Wonder whether it was one of Trump’s star attorneys who suggested it was within his right to call for ditching the Constitution? Or perhaps the advice came from antisemite Ye, white supremacist Nick Fuentes and/or far-right provocateur Milo Yiannopolis (who has just departed Ye’s 2024 presidential bid according to the Daily Beast – the campaign for which the artist formerly known as Kanye West wants Trump to be his running mate).

“Republicans are going to have to work out their issues with the former president and decide whether they’re going to break from him and return to some semblance of reasonableness,” said incoming House Democratic leader Hakeem Jeffries (NY), “or continue to lean into the extremism, not just of Trump, but Trumpism.” (PBS News Hour.)

One might also wonder what constitutional originalists on the right think of Trump’s call for “termination” of rules, regulations and articles found in the Constitution. 

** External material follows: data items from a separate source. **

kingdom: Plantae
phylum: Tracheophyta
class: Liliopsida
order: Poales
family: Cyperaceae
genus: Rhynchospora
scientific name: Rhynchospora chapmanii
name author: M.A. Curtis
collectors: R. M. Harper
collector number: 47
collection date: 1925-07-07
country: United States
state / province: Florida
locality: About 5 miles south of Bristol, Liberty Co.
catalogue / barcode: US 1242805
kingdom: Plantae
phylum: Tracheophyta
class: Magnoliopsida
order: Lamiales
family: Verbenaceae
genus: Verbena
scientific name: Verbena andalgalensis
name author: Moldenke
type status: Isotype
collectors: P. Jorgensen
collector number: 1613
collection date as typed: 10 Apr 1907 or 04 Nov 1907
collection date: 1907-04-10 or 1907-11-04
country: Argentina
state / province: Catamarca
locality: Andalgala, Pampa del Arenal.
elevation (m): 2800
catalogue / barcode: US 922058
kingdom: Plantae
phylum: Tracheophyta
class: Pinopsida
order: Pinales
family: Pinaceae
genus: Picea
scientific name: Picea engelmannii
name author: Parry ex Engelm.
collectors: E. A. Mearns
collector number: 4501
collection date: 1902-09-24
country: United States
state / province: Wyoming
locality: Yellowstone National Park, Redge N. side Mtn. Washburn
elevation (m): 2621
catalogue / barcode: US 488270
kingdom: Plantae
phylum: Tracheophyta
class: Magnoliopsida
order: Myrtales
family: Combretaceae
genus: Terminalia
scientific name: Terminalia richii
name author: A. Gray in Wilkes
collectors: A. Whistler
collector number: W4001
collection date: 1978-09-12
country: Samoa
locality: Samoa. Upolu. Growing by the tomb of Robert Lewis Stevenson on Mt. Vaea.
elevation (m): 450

GOP lack of reaction to Trump’s latest comments so far rival the party leadership's lack of their reaction to his dinner with Ye, Fuentes and Yiannopolis. ABC News This Week host George Stephanopoulos on Sunday had to press Rep. Dave Joyce (R-OH) for his comments on the Truth Social post. 

Joyce, chairman of the Republican Governance Group said, “It’s early. I think there’s going to be a lot of people in the primary … I will support whoever the Republican nominee is.”

At first glance, the defeat of many Trump-backed candidates in the midterms, and then the notorious Mar-a-Lago dinner two weeks later have been hailed as a voter affirmation of American democracy. Even the New York Post was ready to write the obituary for Trump’s political career as Florida Gov. Ron DeSantis emerged as the new darling of the hard-right wing. But the inability of such GOP leaders as Rep. Kevin McCarthy and Sen. Mitch McConnell, topped by Joyce’s comments on This Weekhave kept Trump’s future alive and well. According to Politico, latest polls show the ex-president remains the most likely 2024 GOP nominee.